使用replacement 为False（默认值）时为不重复采样
3、NearMiss
添加了一些启发式(heuristic)的规则来选择样本, 通过设定version参数来实现三种启发式的规则.

假设正样本是需要下采样的(多数类样本), 负样本是少数类的样本.则：
NearMiss-1: 选择离N个近邻的负样本的平均距离最小的正样本;
NearMiss-2: 选择离N个负样本最远的平均距离最小的正样本;
NearMiss-3: 是一个两段式的算法. 首先, 对于每一个负样本, 保留它们的M个近邻样本; 接着, 那些到N个近邻样本平均距离最大的正样本将被选择.

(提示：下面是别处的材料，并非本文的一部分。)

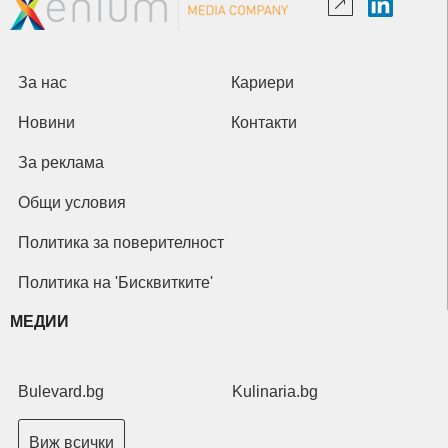
За нас
Кариери
Новини
Контакти
За реклама
Общи условия
Политика за поверителност
Политика на 'Бисквитките'
МЕДИИ
Bulevard.bg
Kulinaria.bg
Виж всички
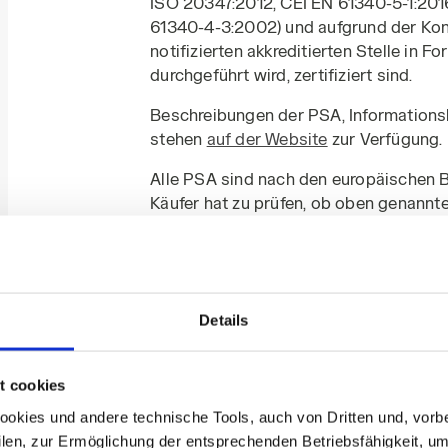
ISO 20347:2012, CEI EN 61340-5-1:201
61340-4-3:2002) und aufgrund der Kon
notifizierten akkreditierten Stelle in
durchgeführt wird, zertifiziert sind.
Beschreibungen der PSA, Informations
stehen
auf der Website
zur Verfügung.
Alle PSA sind nach den europäischen Br
Käufer hat zu prüfen, ob oben genannte 
dem die PSA tatsächlich eingesetzt w
persönliche Schutzausrüstungen entsp
Zwecke eignen.
Die auf der Website verkauften Produ
Details
Kennzeichnungsetikett versehen gelief
befestigt ist.
t cookies
Die Produkte werden zu dem auf der 
kies und andere technische Tools, auch von Dritten und, vorbeha
Zeitpunkt angeboten, an dem der Kund
filen, zur Ermöglichung der entsprechenden Betriebsfähigkeit, um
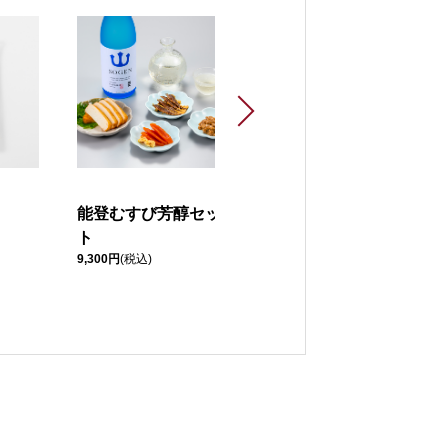
能登むすび芳醇セッ
甘えび塩辛
2,080円
(税込)
ト
9,300円
(税込)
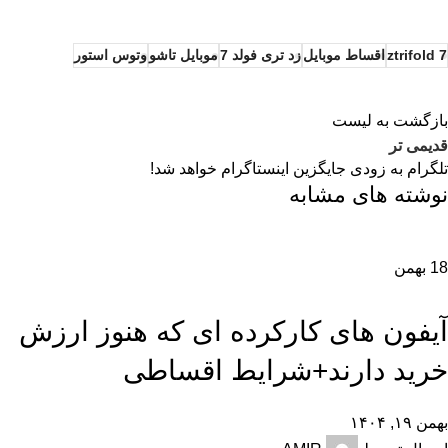
ztrifold 7
اقساط موبایل
زد تری فولد 7
موبایل تاشو
وتوس استور
بازگشت به لیست
قدیمی تر
تلگرام به زودی جایگزین اینستاگرام خواهد شد!
نوشته های مشابه
18
بهمن
,
,
,
تکنولوژی و کالای دیجیتال
راهنمای خرید
راهنمای خرید گوشی
نقد و بررسی
آیفون های کارکرده ای که هنوز ارزش
خرید دارند+شرایط اقساطی
بهمن ۱۹, ۱۴۰۴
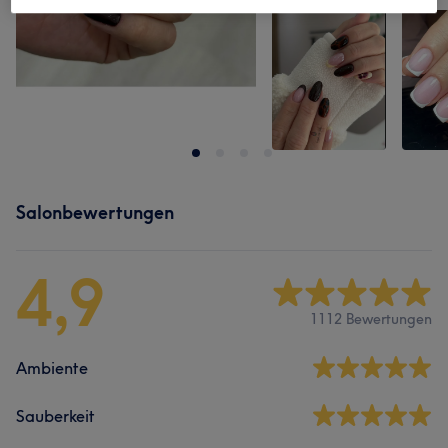
Salonbewertungen
4,9
1112 Bewertungen
Ambiente
Sauberkeit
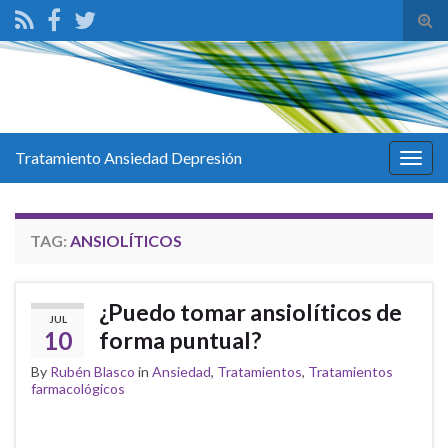
Tog
sear
for
Tratamiento Ansiedad Depresión
Togg
navig
TAG:
ANSIOLÍTICOS
¿Puedo tomar ansiolíticos de
JUL
10
forma puntual?
By
Rubén Blasco
in
Ansiedad
,
Tratamientos
,
Tratamientos
farmacológicos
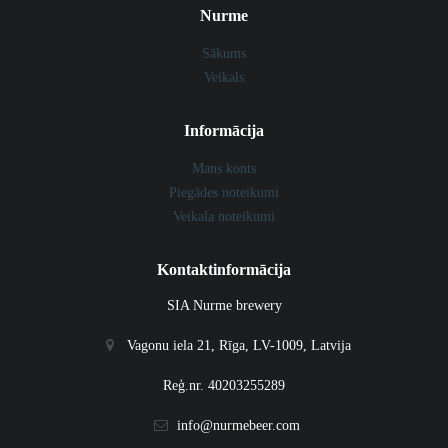
Nurme
Sākums
Veikals
Informācija
Mans konts
Piegādes noteikumi
Veikala noteikumi
Kontaktinformācija
SIA Nurme brewery
Vagonu iela 21, Rīga, LV-1009, Latvija
Reģ.nr. 40203255289
info@nurmebeer.com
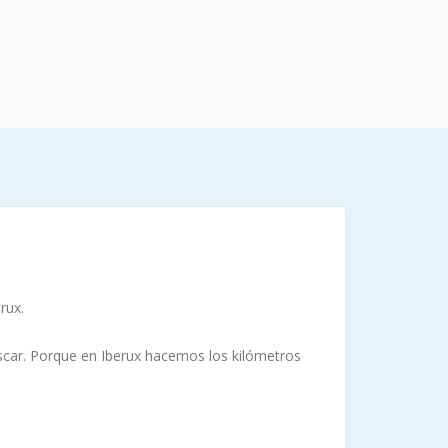
rux.
 pescar. Porque en Iberux hacemos los kilómetros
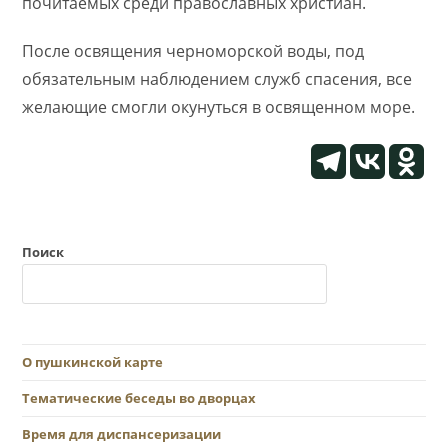
почитаемых среди православных христиан.
После освящения черноморской воды, под
обязательным наблюдением служб спасения, все
желающие смогли окунуться в освященном море.
Поиск
О пушкинской карте
Тематические беседы во дворцах
Время для диспансеризации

from imblearn.under_sampling import NearMiss
nm1 = NearMiss(sampling_strategy={0: 50,2:100,1:100 },random_state=0, version=1)
X_resampled_nm1, y_resampled = nm1.fit_sample(X, y)
print(sorted(Counter(y_resampled).items()))

4、TomekLinks

TomekLinks : 样本x与样本y来自于不同的类别, 满足以下条件, 它们之间被称之为TomekLinks:不存在另外一个样本z, 使得d(x,z) < d(x,y) 或者 d(y,z) < d(x,y)成立. 其中d(.)表示两个样本之间的距离, 也就是说两个样本之间互为近邻关系. 这个时候, 样本x或样本y很有可能是噪声数据, 或者两个样本在边界的位置附近.

TomekLinks函数中的auto参数控制Tomek’s links中的哪些样本被剔除. 默认的ratio=‘auto’ 移除多数类的样本, 当ratio='all’时, 两个样本均被移除.

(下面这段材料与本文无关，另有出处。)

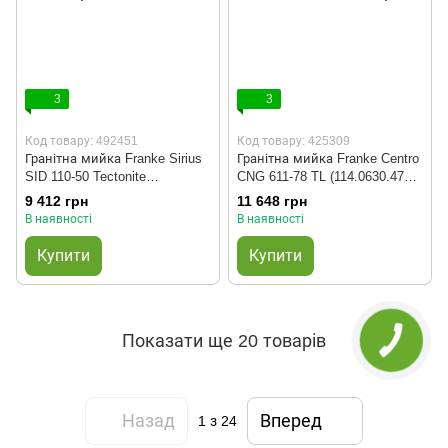
3
3
Код товару: 492451
Код товару: 425309
Гранітна мийка Franke Sirius
Гранітна мийка Franke Centro
SID 110-50 Tectonite
CNG 611-78 TL (114.0630.474)
(144.0649.561) сірий
чорний матовий ліва
9 412 грн
11 648 грн
В наявності
В наявності
Купити
Купити
Показати ще 20 товарів
Назад
Вперед
1
з 24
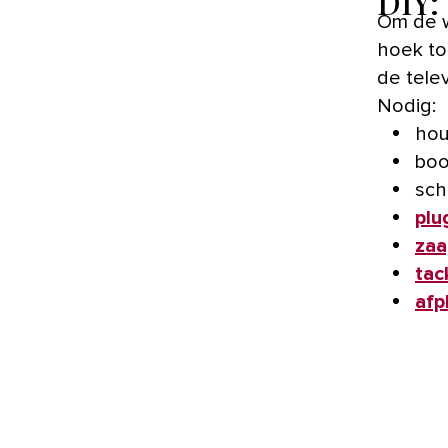
DIY:
Om de w
hoek to
de telev
Nodig:
hou
boo
sch
plu
zaa
tac
afp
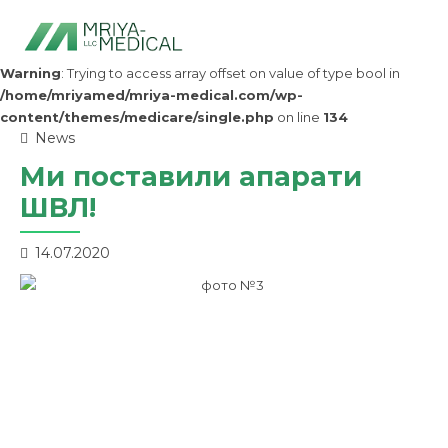
Warning
: Trying to access array offset on value of type bool in
/home/mriyamed/mriya-medical.com/wp-
content/themes/medicare/single.php
on line
134
News
Ми поставили апарати
ШВЛ!
14.07.2020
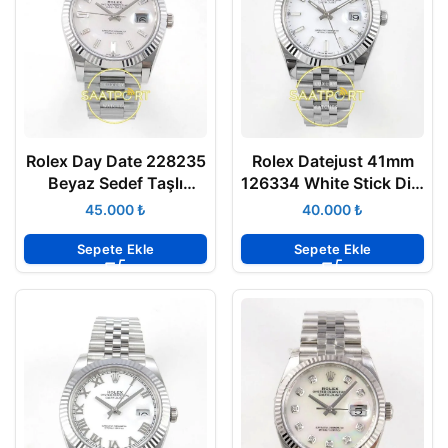
Rolex Day Date 228235
Rolex Datejust 41mm
Beyaz Sedef Taşlı
126334 White Stick Dial
Kadran 40mm Eta Saat
Jubilee VSF V3 Eta Saat
₺
₺
Sepete Ekle
Sepete Ekle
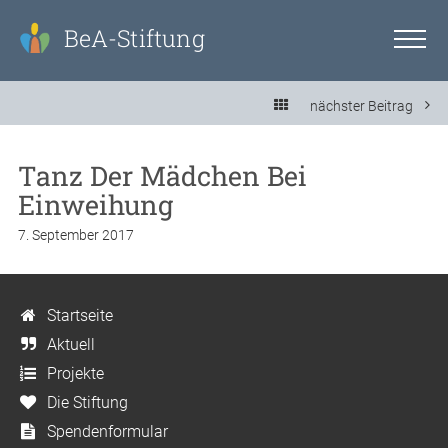
BeA-Stiftung
nächster Beitrag
Tanz Der Mädchen Bei
Einweihung
7. September 2017
Startseite
Aktuell
Projekte
Die Stiftung
Spendenformular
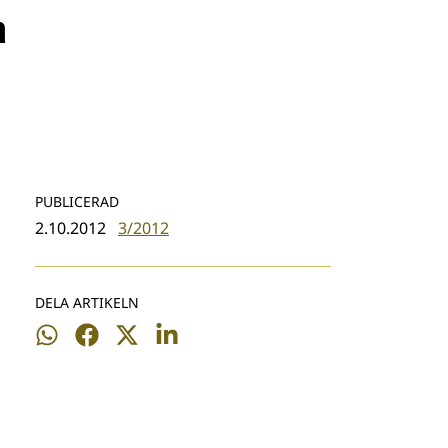
a
PUBLICERAD
2.10.2012
3/2012
DELA ARTIKELN
Dela
Dela
Dela
Dela
på
på
på
på
WhatsApp
Facebook
Twitter
LinkedIn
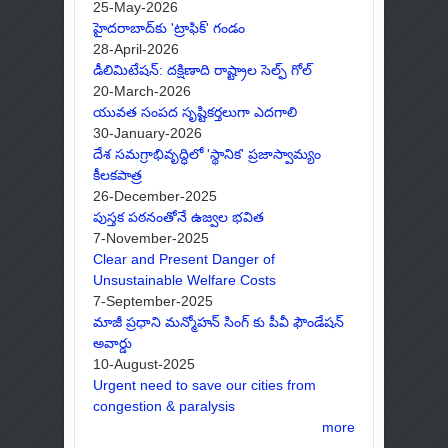
25-May-2026
హైదరాబాద్‌కు 'ట్రాఫిక్' గండం
28-April-2026
డీలిమిటేషన్: దక్షిణాది రాష్ట్రాల సెల్ఫ్ గోల్
20-March-2026
యువత సంపద సృష్టికర్తలుగా ఎదగాలి
30-January-2026
దేశ సమగ్రాభివృద్ధిలో 'స్థానిక' ప్రజాస్వామ్యం
కీలకపాత్ర
26-December-2025
పుస్తక పఠనంతోనే ఉజ్వల భవిత
7-November-2025
Clear and Present Danger of
Unsustainable Welfare Costs
7-September-2025
మాజీ ప్రధాని మన్మోహన్ సింగ్ కు పీవీ ఫౌండేషన్
అవార్డు
10-August-2025
Urgent need to save our cities from
congestion & paralysis
more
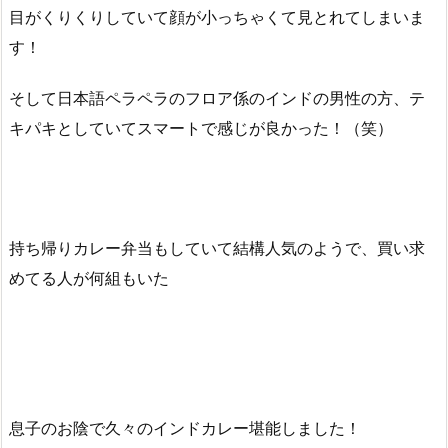
目がくりくりしていて顔が小っちゃくて見とれてしまいま
す！
そして日本語ペラペラのフロア係のインドの男性の方、テ
キパキとしていてスマートで感じが良かった！（笑）
持ち帰りカレー弁当もしていて結構人気のようで、買い求
めてる人が何組もいた
息子のお陰で久々のインドカレー堪能しました！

from collections import Counter
from imblearn.under_sampling import TomekLinks 
tl = TomekLinks()
X_res, y_res = tl.fit_resample(X, y)

5、EditedNearestNeighbours

应用最近邻算法来编辑(edit)数据集, 找出那些与邻居不太友好的样本然后移除. 对于每一个要进行下采样的样本, 那些不满足一些准则的样本将会被移除; 他们的绝大多数(kind_sel=‘mode’)或者全部(kind_sel=‘all’)的近邻样本都属于同一个类, 这些样本会被保留在数据集中.

#n_neighbors ：int或object，optional（default = 3）
from collections import Counter
from sklearn.datasets import make_classification
from imblearn.under_sampling import EditedNearestNeighbours 
X, y = make_classification(n_classes=2, class_sep=2,
weights=[0.1, 0.9], n_informative=3, n_redundant=1, flip_y=0,
n_features=20, n_clusters_per_class=1, n_samples=1000, random_state=10)
print('Original dataset shape %s' % Counter(y))

enn = EditedNearestNeighbours()
X_res, y_res = enn.fit_resample(X, y)
print('Resampled dataset shape %s' % Counter(y_res))

6、RepeatedEditedNearestNeighbours
重复EditedNearestNeighbours多次
max_iter ：int，optional（默认值= 100）#迭代次数

from collections import Counter
from sklearn.datasets import make_classification
from imblearn.under_sampling import RepeatedEditedNearestNeighbours # doctest : +NORMALIZE_WHITESPACE
X, y = make_classification(n_classes=2, class_sep=2,
weights=[0.1, 0.9], n_informative=3, n_redundant=1, flip_y=0,
n_features=20, n_clusters_per_class=1, n_samples=1000, random_state=10)
print('Original dataset shape %s' % Counter(y))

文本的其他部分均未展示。